What do you think about the different concurring opinions (Kagan, Kavanaugh) and how they defined EPA’s authority under the Clean Water Act?

Again, it is important to remember that although there are concurring opinions, the justices unanimously agreed that the “significant nexus” test is improper to determine whether wetlands are a WOTUS, and unanimously agreed that the Sackett property is not a jurisdictional wetland. The concurring opinions point out differences in how they reached these ultimate conclusions. Justices Thomas and Gorsuch appear to take an even narrower view of WOTUS, writing extensively about how Congress relied on the Commerce Clause power in order to pass the CWA, and noting they believe there should potentially be narrower construction of the act to apply only to waters involved in interstate commerce. Justices Kavanaugh, Kagan, Sotomayor and Jackson would all slightly expand the definition of a jurisdictional wetland by including those wetlands that are contiguous or bordering a covered water (the majority test) but also include those “wetlands that are separated from a covered water only by a man-made dike or barrier, natural river berm, beach dune or the like.” The majority opinion does not include this second category of wetlands.

How is the Supreme Court’s new 'continuous surface connection' standard different from the 'significant nexus' test?

The two tests are significantly different. The “continuous surface connection” requires wetlands to have a continuous surface connection with a water of the U.S. (defined as relatively permanent bodies of water connected to traditional interstate navigable waters) such that it is difficult to determine whether the water ends and the wetlands begin. In other words, the wetlands must physically touch the jurisdictional water in order to be considered a WOTUS.

Under the “significant nexus” test, however, Justice Kennedy authored in his Rapanos concurring opinion provided that wetlands were jurisdictional if they, either alone or in combination with similarly situated lands in the region, significantly affect the chemical, physical and biological integrity of other covered waters more readily understood as “navigable.”

Comparing the two, the “continuous surface connection” test is both narrower as well as more of a bright-line rule that is more easily understood and applied by landowners, developers, agricultural producers and others.

What happens next for the Sacketts now that their case has been remanded back to the U.S. 9th Circuit Court of Appeals?

Given the 9-0 decision that the Sackett property does not constitute a jurisdictional water, the case should be dismissed, and they should be able to proceed with building their house on the land without the necessity of a federal permit.

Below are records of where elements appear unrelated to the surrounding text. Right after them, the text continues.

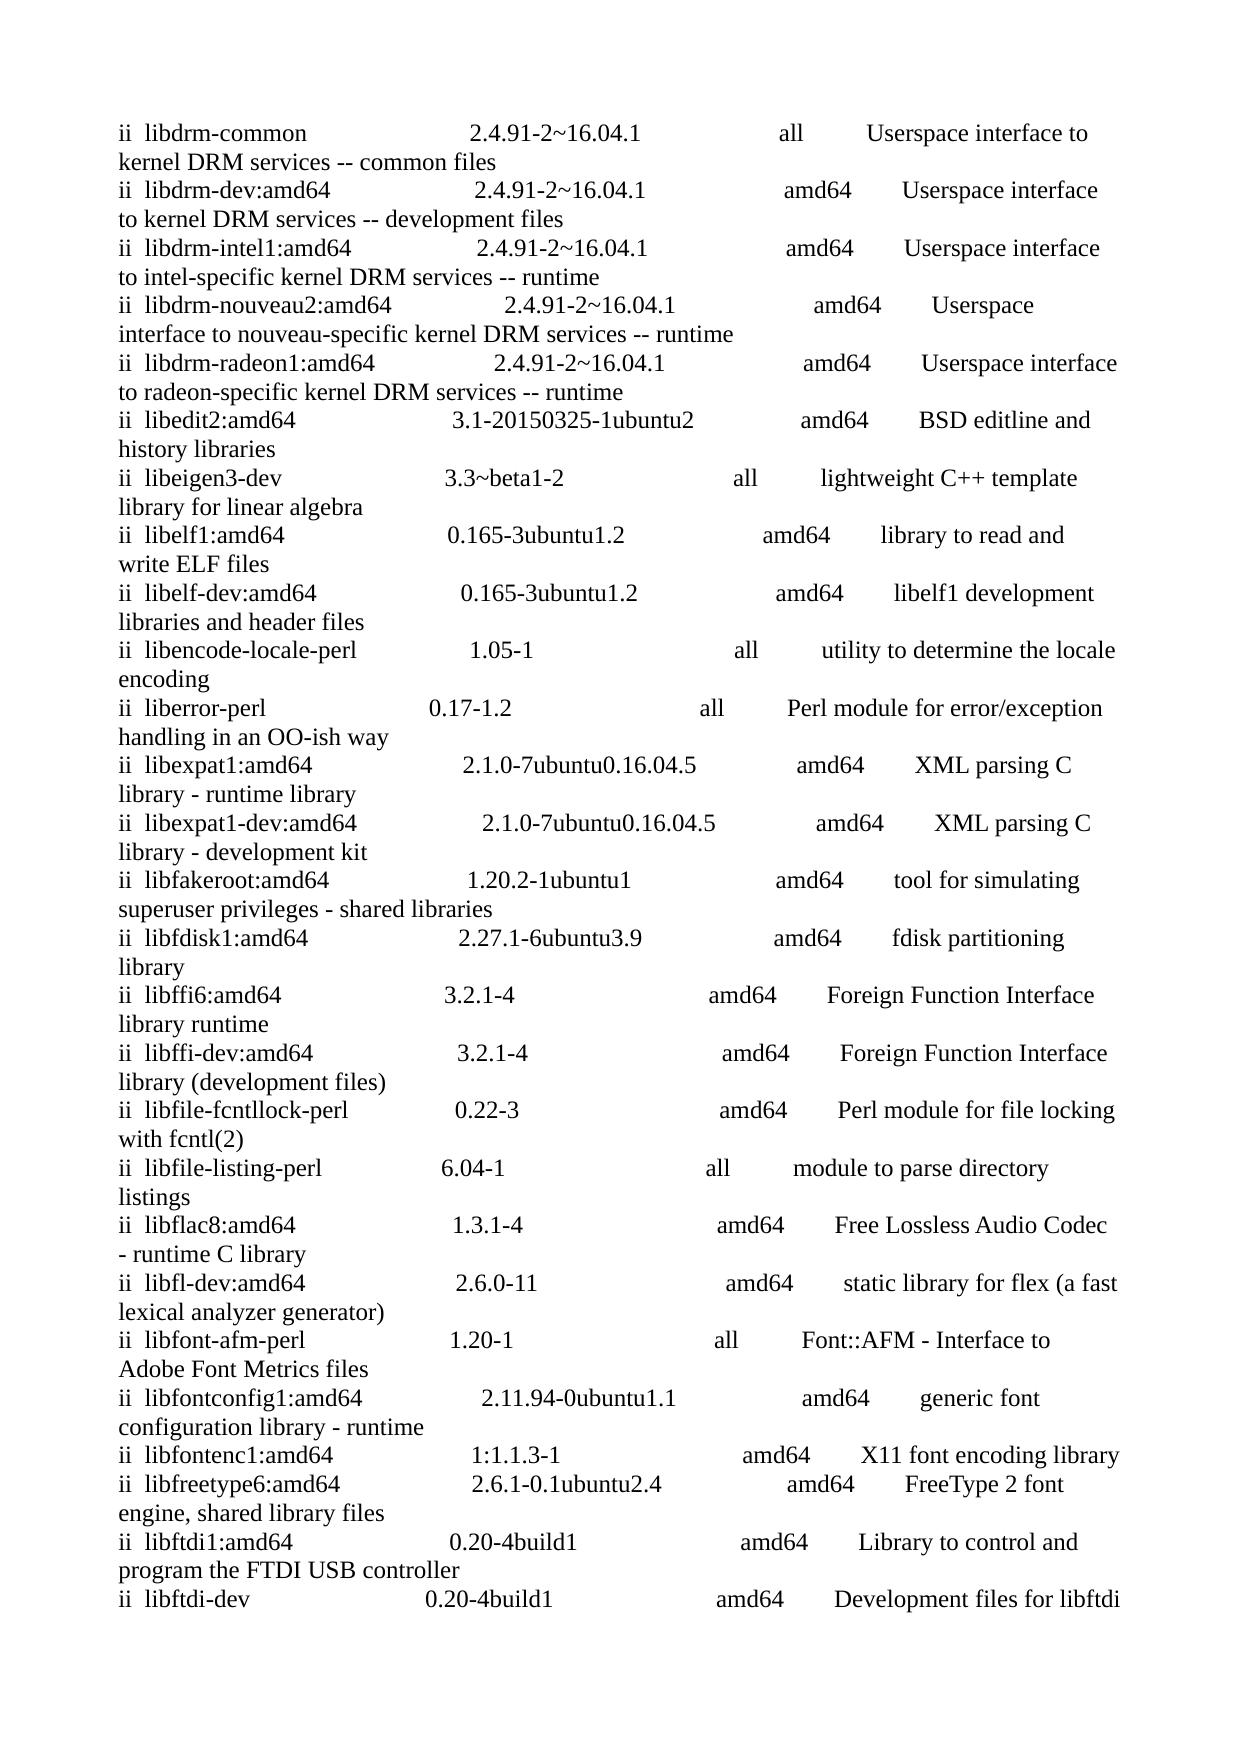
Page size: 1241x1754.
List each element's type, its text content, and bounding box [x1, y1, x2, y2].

text ii libfont-afm-perl 1.20-1 all Font::AFM - Interface to Adobe Font Metrics files [118, 1326, 1122, 1383]
text ii libencode-locale-perl 1.05-1 all utility to determine the locale encoding [118, 636, 1122, 693]
text ii libfreetype6:amd64 2.6.1-0.1ubuntu2.4 amd64 FreeType 2 font engine, shared library files [118, 1469, 1122, 1527]
text ii libexpat1-dev:amd64 2.1.0-7ubuntu0.16.04.5 amd64 XML parsing C library - development kit [118, 808, 1122, 866]
text ii libfile-listing-perl 6.04-1 all module to parse directory listings [118, 1153, 1122, 1211]
text ii libdrm-common 2.4.91-2~16.04.1 all Userspace interface to kernel DRM services -- common files [118, 118, 1122, 176]
text ii libdrm-radeon1:amd64 2.4.91-2~16.04.1 amd64 Userspace interface to radeon-specific kernel DRM services -- runtime [118, 348, 1122, 406]
text ii libfakeroot:amd64 1.20.2-1ubuntu1 amd64 tool for simulating superuser privileges - shared libraries [118, 866, 1122, 923]
text ii libexpat1:amd64 2.1.0-7ubuntu0.16.04.5 amd64 XML parsing C library - runtime library [118, 751, 1122, 808]
text ii libedit2:amd64 3.1-20150325-1ubuntu2 amd64 BSD editline and history libraries [118, 406, 1122, 463]
text ii libflac8:amd64 1.3.1-4 amd64 Free Lossless Audio Codec - runtime C library [118, 1211, 1122, 1268]
text ii libfl-dev:amd64 2.6.0-11 amd64 static library for flex (a fast lexical analyzer generator) [118, 1268, 1122, 1326]
text ii libeigen3-dev 3.3~beta1-2 all lightweight C++ template library for linear algebra [118, 463, 1122, 521]
text ii libelf1:amd64 0.165-3ubuntu1.2 amd64 library to read and write ELF files [118, 521, 1122, 578]
text ii libfdisk1:amd64 2.27.1-6ubuntu3.9 amd64 fdisk partitioning library [118, 923, 1122, 981]
text ii libftdi-dev 0.20-4build1 amd64 Development files for libftdi [118, 1584, 1122, 1613]
text ii libdrm-nouveau2:amd64 2.4.91-2~16.04.1 amd64 Userspace interface to nouveau-specific kernel DRM services -- runtime [118, 291, 1122, 348]
text ii libfile-fcntllock-perl 0.22-3 amd64 Perl module for file locking with fcntl(2) [118, 1096, 1122, 1153]
text ii libelf-dev:amd64 0.165-3ubuntu1.2 amd64 libelf1 development libraries and header files [118, 578, 1122, 636]
text ii libftdi1:amd64 0.20-4build1 amd64 Library to control and program the FTDI USB controller [118, 1527, 1122, 1584]
text ii liberror-perl 0.17-1.2 all Perl module for error/exception handling in an OO-ish way [118, 693, 1122, 751]
text ii libffi-dev:amd64 3.2.1-4 amd64 Foreign Function Interface library (development files) [118, 1038, 1122, 1096]
text ii libfontconfig1:amd64 2.11.94-0ubuntu1.1 amd64 generic font configuration library - runtime [118, 1383, 1122, 1441]
text ii libfontenc1:amd64 1:1.1.3-1 amd64 X11 font encoding library [118, 1441, 1122, 1469]
text ii libdrm-dev:amd64 2.4.91-2~16.04.1 amd64 Userspace interface to kernel DRM services -- development files [118, 176, 1122, 233]
text ii libdrm-intel1:amd64 2.4.91-2~16.04.1 amd64 Userspace interface to intel-specific kernel DRM services -- runtime [118, 233, 1122, 291]
text ii libffi6:amd64 3.2.1-4 amd64 Foreign Function Interface library runtime [118, 981, 1122, 1038]
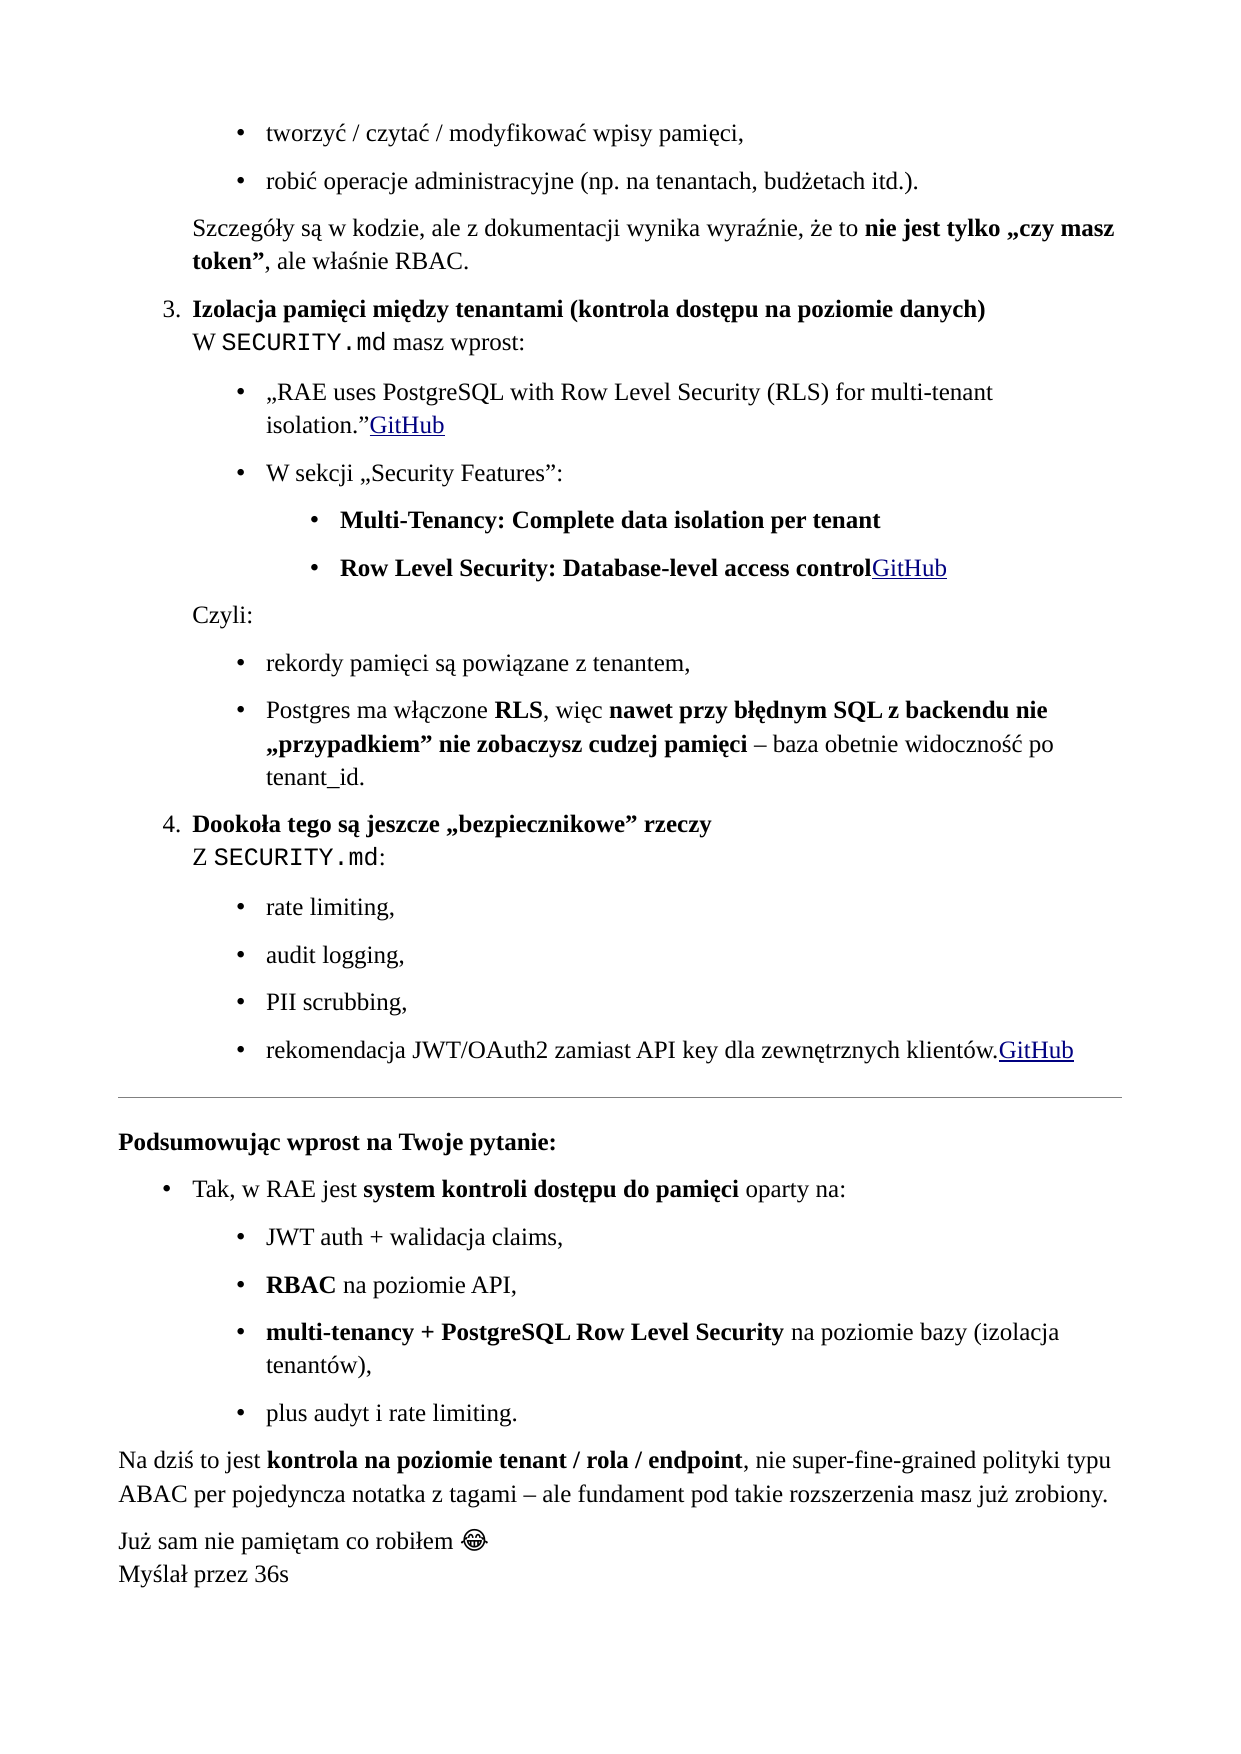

What’s next with WOTUS regulation as far as this administration is concerned?

The assumption is that the administration will likely re-write the current WOTUS definition, but exactly how or when that will happen, or what the revised definition might look like remains to be seen. Also keep in mind there are a number of lawsuits currently pending around the country challenging the legality of the Biden rule. There will likely be additional motions filed by challengers pointing to the Sackett case as precedent supporting their position that the Biden rule is improper.